§ **DIRECTION 1**: According to the headphone review, what is the EL-8's price in the online Audeze store?
§ **DIRECTION 2**: Please extend the headphone review, picking up after its final sentence.

§ **TEXT SHOWN**:
* * * *

Review: Audeze EL-8 Open & Closed

Disclaimer: I received both the Audeze EL-8 Open & Closed for this review directly from Audeze.

Audeze

If you’ve been following the headphone scene for the last few years it isn’t possible you haven’t heard of Audeze. They really don’t need an introduction as all of their headphones have been praised worldwide. It all really got started with the LCD2.1, the LCD2.2, LCD-3, LCD-XC and LCD-X followed, and then I’m not even talking about the Fazor versions. I am an absolute fan of their products and my three favorite Audeze headphones are the 2.1, the X and the XC. Now Audeze has added two new headphones to their product line up and that’s what we’ll be looking at today.

Audeze EL-8

The EL-8 is a more down to earth and down the line orthodynamic headphone using all the latest Audeze technologies. The EL-8 is available in an Open and Closed version and we’ll be covering both of them in this review. The EL-8s were launched a few months ago already and the market price is $699 if you’re buying them from the online Audeze store. By setting the price a few hundred USD below the previous entry model, Audeze reaches a bigger market. Not everyone wanted, or couldn’t pay $1K for a headphone and by lowering the entry level a lot more headphone enthusiasts saw their dream of ever owning an Audeze come true. Hifiman and Mr. Speakers have targeted this group of consumers for a while already, and their headphones are available for even less though.

Specs:

Style Open/closed circumaural
Transducer type Planar magnetic
Magnetic structure Fluxor magnets
Magnet type Neodymium
Driver Size 100 mm
Maximum power handling 15W (for 200ms)
Maximum SPL >130dB
Frequency response 10Hz – 50kHz
Total harmonic distortion <0.1% (1kHz, 1mW)
Impedance 30 ohms
Efficiency 102/100dB / 1mW
Optimal power requirement 200mW – 4W

 

The EL-8s, contrary to the other LCD’s, don’t come in one of those über cool travel cases. They do come in a very nice card wood box with an adapter and a soft pouch to carry them around. I haven’t looked at the box ever since.

The new headphones don’t look like the Audeze’s you already know and they have their own styling. I look at them as a mix of a Sennheiser and Hifiman design, with a modern twist to it. The EL-8s have actually been designed/styled by BMWDesignWorks USA and they look quite modern. They have the backwards design like the Sennheiser HD700/800 and use veneer just like the Hifiman HE-400i/560 series. Design is something very personal and you like it or you don’t, I personally wouldn’t have gone for veneer (like Hifiman). Audeze is known for its use of wood, especially the 2.1 Rosewood, the LCD3 and the XC. The EL-8 is far away from this though, and the veneer in my opinion makes it look a bit “cheap”. Of course it in reality also is cheaper than the before mentioned headphones, but still I expected a little bit more for the $699 price. General build quality is very good though but it isn’t like the higher end LCD series, these are rather plastic like.

* * * *

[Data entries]

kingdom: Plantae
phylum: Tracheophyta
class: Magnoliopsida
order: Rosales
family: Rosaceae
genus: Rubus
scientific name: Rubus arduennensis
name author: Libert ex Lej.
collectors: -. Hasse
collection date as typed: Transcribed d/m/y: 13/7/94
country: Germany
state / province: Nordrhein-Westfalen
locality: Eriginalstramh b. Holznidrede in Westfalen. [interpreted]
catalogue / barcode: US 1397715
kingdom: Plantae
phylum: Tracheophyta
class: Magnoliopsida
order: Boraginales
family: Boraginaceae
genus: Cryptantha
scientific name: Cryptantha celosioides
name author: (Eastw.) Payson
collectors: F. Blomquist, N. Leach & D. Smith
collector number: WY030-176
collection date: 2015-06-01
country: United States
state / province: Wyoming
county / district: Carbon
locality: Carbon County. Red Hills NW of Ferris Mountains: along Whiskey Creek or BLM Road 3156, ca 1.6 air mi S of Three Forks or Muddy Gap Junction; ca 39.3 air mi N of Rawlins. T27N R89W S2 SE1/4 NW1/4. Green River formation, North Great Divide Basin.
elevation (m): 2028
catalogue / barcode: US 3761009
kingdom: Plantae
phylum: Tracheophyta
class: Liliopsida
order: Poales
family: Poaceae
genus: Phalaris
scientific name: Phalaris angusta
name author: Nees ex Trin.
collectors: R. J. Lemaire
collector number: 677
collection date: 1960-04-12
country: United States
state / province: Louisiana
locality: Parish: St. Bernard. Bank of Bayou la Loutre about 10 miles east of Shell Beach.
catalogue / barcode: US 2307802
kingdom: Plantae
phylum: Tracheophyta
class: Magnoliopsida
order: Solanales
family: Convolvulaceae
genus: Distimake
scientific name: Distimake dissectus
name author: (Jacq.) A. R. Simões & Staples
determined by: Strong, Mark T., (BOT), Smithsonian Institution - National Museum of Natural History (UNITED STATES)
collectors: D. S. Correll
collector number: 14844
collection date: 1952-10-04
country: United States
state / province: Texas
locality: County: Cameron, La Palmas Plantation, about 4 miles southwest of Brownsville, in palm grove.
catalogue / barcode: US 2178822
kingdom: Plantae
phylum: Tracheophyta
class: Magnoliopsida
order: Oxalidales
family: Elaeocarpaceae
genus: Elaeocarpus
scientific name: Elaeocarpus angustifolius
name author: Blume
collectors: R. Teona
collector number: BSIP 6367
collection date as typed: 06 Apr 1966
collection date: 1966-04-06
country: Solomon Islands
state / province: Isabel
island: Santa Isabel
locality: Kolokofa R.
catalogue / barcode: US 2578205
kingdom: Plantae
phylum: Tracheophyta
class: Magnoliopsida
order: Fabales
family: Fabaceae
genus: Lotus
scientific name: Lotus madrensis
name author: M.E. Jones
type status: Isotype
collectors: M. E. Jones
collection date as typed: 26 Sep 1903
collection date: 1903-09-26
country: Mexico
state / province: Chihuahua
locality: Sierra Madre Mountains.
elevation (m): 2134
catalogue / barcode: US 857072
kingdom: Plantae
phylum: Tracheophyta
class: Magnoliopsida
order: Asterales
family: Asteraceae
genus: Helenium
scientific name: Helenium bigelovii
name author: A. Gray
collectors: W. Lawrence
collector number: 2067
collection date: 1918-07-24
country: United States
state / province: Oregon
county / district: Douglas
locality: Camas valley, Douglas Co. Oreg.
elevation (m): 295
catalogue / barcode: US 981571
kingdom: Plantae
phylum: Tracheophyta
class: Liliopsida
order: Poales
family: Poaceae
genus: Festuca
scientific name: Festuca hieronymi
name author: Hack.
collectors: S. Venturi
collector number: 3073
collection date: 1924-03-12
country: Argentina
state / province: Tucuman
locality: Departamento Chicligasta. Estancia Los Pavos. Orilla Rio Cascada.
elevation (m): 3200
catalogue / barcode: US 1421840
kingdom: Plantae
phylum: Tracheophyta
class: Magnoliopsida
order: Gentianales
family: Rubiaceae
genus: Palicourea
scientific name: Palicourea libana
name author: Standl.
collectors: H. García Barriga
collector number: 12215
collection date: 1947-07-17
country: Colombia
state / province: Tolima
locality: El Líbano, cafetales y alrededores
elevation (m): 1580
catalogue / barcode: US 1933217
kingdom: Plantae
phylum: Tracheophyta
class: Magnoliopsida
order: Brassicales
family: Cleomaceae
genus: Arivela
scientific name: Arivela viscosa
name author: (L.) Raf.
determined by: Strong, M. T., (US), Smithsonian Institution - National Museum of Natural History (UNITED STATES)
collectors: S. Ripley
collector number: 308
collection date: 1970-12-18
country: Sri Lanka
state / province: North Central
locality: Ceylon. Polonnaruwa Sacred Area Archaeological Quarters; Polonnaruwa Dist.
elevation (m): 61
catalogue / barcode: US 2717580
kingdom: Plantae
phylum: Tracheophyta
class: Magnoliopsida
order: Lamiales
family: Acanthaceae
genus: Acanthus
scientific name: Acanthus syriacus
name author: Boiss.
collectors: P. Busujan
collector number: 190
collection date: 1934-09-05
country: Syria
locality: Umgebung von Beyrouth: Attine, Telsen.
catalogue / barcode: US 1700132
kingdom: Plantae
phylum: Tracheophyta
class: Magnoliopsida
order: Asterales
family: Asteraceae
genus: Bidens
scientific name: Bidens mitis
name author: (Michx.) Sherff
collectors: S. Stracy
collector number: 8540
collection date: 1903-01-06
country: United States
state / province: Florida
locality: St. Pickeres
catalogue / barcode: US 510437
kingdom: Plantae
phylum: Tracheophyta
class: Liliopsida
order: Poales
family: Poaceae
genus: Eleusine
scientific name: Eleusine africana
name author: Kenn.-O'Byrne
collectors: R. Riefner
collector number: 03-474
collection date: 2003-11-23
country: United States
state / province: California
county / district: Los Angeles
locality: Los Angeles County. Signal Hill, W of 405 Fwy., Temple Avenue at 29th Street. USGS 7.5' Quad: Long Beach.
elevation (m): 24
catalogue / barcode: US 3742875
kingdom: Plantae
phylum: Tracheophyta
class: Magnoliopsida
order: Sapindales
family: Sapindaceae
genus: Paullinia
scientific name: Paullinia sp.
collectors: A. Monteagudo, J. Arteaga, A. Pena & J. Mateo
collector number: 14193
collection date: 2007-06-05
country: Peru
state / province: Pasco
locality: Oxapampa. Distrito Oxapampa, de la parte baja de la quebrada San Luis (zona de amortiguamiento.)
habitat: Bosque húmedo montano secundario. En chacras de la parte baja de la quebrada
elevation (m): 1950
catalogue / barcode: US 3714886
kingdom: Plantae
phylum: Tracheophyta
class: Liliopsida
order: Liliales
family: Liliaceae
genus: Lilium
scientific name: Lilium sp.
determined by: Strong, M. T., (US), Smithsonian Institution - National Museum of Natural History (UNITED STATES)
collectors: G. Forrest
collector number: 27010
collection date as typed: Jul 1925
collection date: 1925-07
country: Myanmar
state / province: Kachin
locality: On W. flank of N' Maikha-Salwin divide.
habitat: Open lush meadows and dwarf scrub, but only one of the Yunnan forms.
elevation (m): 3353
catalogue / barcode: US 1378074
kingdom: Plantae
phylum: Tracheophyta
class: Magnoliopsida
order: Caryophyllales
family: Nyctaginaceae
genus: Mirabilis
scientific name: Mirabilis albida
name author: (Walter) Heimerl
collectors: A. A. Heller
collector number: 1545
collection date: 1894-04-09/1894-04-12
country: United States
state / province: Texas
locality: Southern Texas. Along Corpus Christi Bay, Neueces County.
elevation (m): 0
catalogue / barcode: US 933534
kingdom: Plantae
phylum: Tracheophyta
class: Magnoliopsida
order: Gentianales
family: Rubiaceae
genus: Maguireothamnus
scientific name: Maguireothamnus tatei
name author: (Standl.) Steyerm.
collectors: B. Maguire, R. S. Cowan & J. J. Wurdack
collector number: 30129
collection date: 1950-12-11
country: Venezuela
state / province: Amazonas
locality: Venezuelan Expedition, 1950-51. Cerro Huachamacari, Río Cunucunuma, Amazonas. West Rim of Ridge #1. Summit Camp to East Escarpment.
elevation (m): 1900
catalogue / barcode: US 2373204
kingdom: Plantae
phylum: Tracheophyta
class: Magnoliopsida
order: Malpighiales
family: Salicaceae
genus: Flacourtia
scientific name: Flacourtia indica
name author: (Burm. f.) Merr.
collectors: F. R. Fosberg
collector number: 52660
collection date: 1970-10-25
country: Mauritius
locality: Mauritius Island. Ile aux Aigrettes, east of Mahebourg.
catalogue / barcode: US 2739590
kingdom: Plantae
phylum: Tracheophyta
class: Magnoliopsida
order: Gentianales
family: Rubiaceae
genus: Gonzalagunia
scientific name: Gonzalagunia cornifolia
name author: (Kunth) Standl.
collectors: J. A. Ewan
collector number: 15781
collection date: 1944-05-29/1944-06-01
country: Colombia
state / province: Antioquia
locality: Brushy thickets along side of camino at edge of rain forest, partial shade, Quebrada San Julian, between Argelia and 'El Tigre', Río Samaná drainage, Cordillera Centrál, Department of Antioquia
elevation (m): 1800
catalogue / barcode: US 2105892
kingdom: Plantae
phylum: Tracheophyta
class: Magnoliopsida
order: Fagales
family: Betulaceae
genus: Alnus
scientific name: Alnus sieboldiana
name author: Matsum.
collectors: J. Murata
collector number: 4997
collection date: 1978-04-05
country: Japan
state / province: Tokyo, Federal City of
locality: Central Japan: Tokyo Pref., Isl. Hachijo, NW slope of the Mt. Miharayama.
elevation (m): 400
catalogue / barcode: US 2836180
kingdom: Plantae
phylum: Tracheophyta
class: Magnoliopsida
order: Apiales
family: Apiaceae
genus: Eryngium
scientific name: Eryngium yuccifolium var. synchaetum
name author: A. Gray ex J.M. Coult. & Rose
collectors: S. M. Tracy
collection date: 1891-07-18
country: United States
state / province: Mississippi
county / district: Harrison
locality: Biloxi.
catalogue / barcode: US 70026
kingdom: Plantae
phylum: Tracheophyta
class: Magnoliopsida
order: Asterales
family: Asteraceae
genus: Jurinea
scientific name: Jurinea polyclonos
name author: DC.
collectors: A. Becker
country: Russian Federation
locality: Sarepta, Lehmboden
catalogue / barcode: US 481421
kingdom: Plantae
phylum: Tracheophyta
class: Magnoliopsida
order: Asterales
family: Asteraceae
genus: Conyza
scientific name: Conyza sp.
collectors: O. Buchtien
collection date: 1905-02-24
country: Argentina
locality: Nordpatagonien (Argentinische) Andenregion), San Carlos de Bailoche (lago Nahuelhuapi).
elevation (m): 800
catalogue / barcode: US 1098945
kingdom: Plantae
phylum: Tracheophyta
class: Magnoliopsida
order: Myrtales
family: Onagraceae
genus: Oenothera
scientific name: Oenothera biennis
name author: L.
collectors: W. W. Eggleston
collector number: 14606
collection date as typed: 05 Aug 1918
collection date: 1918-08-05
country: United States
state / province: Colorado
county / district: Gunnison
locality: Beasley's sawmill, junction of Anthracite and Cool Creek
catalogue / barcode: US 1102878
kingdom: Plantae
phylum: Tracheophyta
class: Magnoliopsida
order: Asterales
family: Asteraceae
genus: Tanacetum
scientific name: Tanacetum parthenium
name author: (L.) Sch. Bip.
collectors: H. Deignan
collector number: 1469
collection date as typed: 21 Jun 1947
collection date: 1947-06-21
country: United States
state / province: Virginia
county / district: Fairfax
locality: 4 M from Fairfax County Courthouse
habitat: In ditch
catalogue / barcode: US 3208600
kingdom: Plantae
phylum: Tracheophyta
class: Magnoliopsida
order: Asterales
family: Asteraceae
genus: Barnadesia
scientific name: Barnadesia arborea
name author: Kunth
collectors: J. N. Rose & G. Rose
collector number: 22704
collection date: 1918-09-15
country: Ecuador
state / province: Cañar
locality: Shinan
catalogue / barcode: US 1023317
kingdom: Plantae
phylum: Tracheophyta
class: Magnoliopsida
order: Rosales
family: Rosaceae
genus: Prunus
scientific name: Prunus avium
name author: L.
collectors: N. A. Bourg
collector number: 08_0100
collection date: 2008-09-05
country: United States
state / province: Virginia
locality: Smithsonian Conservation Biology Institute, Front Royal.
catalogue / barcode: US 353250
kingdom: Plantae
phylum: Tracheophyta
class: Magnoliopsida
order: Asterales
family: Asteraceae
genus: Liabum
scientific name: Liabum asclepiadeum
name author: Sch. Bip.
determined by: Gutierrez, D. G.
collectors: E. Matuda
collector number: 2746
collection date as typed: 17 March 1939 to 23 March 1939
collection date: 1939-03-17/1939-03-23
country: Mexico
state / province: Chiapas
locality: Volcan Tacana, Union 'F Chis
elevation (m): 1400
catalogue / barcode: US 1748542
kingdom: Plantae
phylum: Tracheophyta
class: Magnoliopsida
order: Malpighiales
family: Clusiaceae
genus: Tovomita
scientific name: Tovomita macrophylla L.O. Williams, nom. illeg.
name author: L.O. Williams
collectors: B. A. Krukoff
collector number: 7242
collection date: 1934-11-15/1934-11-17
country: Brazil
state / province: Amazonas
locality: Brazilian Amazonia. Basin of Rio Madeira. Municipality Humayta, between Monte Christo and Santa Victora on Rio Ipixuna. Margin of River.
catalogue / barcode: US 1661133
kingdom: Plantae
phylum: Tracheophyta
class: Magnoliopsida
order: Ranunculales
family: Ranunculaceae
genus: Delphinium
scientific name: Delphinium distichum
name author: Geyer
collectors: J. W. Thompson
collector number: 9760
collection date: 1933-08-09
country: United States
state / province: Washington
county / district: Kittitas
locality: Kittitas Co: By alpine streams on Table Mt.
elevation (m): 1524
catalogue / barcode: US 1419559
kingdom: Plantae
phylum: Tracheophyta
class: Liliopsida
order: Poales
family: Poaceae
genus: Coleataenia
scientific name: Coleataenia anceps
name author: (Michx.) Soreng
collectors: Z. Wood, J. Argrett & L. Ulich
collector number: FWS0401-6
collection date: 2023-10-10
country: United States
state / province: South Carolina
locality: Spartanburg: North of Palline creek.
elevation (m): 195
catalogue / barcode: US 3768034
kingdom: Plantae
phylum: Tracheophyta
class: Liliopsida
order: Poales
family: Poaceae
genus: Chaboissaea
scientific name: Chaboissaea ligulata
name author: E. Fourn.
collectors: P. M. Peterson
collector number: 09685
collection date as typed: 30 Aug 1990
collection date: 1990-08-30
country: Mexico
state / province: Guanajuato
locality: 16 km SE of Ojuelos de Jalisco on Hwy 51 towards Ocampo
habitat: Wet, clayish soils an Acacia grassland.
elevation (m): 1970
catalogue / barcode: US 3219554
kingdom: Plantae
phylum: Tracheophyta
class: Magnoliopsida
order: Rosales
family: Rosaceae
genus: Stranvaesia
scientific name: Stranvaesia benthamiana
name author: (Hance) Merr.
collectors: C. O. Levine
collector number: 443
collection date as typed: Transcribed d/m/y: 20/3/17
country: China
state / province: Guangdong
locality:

* * * *

§ **RESULT 1**: $699

§ **RESULT 2**:
First thing I noticed when I put them on my head was the rather big clamping force. It has gotten only a little bit better over the weeks/months and I can actually feel the vacuum created by the pads as there is a pressure build up I can feel on my eardrums. I’m sure my head just has a weird shape or something as I haven’t heard this complaint before. It’s an annoying feeling but you get used to it. If I forget about this, the EL-8s actually are pretty comfortable. Weight for the open/closed version is 460/480 grams and for an Audeze that’s pretty light. It isn’t light for a headphone in general though and even the orthodynamic Hifimans weigh a lot less (around 370g). Weight has never bothered me before though and I can wear the heaviest XC for hour and hours without any problems. Looking at its size and weight, I don’t see why people would use this on the go but then again I’ve seen people use LCD-3’s on the go as well, so who am I. The angled leather pads, as we’re used to with Audeze, are top quality. My ears do get warm more easily then with the other Audeze headphones though.

I have heard several complaints on the build quality/durability of the EL-8s, as in they break down and have to be sent back, but I haven’t experienced the slightest problem with either my open or closed version. The new proprietary cable system (no more mini xlr) is something I think might produce a lot of complaints though. The connectors are like these small chips you have to insert into the cups and I on several occasions almost broke of these chips in the cup. I am sure I’m not the only one who experienced this. The connectors also come loose pretty easy when pulling the cable and that each time makes me fear one of the drivers died on me.

It’s good to see Audeze uses the new tech (Fazer Technology & Fluxor Magnets) in the “lower end” models. Fluxor magnetic structure transfers more energy on the driver-facing side than the backside. As a result the magnets become more efficient, and therefore easier to drive with low-power sources like a computer or smart phone. I agree and don’t agree at the same time, but keep reading.

Sound

I am a big fan of orthodynamic headphones and have quite a few of them in my collection. I have seen a lot of statements that the EL-8s are a baby LCD-X, XS or LCD2 but I wouldn’t refer to them like that. They have their own sound signature, strengths and weaknesses and aren’t near the level of the others.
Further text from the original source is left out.